WHAT NEEDS TO BE DONE: Copy word for word the lines in the rows below, starting with the line that contains "to show you." and continuing through the line that contains "help everyone learn.". Include both of those lines.
*** Opening PROVIDED RECORDS ***
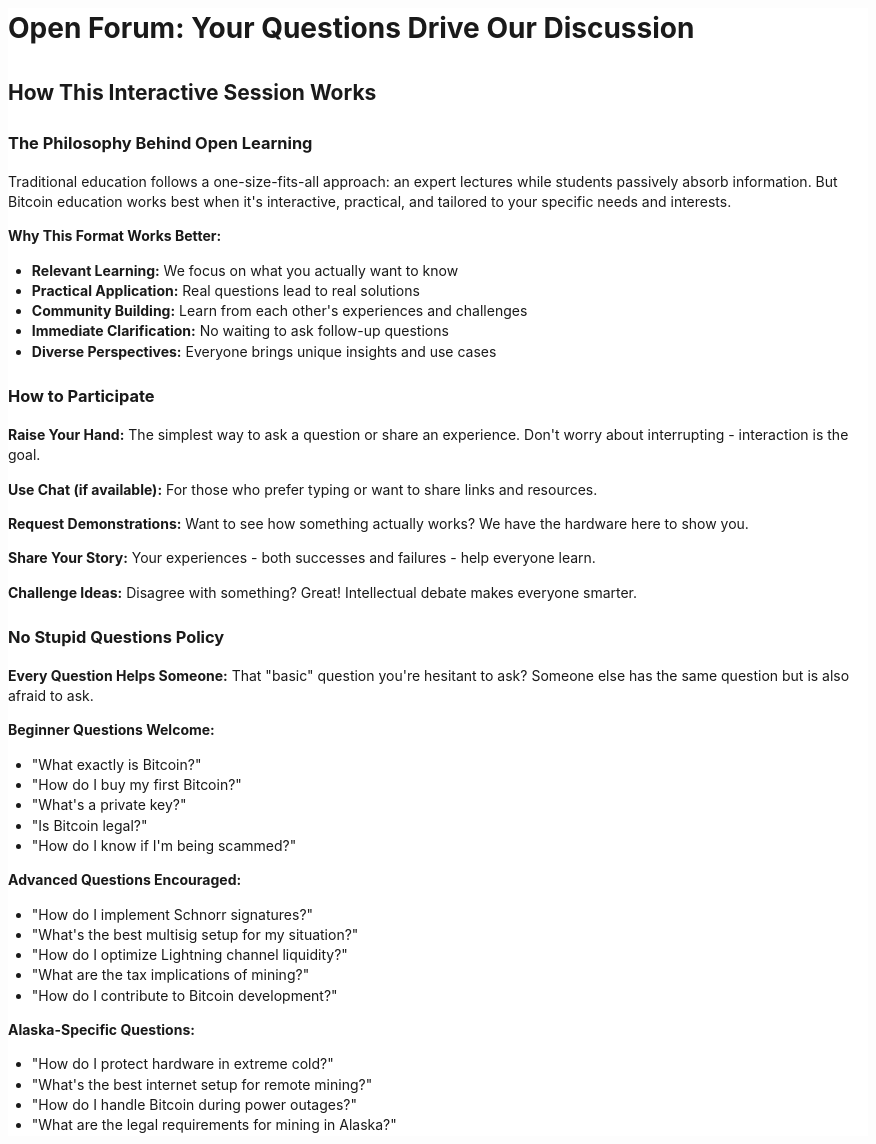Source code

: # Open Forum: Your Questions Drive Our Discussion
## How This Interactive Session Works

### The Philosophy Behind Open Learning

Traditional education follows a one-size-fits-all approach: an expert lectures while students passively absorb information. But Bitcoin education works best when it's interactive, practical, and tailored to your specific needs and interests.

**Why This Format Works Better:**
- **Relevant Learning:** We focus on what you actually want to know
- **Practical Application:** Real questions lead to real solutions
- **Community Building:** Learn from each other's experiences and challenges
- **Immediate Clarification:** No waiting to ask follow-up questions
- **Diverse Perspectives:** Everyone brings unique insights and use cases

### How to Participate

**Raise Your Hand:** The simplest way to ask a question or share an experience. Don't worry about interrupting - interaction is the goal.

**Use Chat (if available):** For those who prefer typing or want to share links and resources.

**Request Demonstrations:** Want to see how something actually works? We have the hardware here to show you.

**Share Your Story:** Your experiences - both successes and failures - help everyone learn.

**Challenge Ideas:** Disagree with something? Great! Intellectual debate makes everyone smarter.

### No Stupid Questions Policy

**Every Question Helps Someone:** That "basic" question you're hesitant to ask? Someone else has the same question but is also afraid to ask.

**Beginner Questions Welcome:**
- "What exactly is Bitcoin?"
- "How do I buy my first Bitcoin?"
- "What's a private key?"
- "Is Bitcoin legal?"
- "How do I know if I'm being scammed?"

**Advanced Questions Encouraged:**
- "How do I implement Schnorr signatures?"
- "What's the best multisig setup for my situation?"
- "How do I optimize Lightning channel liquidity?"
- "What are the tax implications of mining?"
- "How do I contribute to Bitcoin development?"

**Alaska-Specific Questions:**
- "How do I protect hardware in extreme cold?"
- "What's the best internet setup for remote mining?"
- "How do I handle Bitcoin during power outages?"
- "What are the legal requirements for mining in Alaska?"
*** Closing PROVIDED RECORDS ***
TASK SOLUTION:
**Request Demonstrations:** Want to see how something actually works? We have the hardware here to show you.

**Share Your Story:** Your experiences - both successes and failures - help everyone learn.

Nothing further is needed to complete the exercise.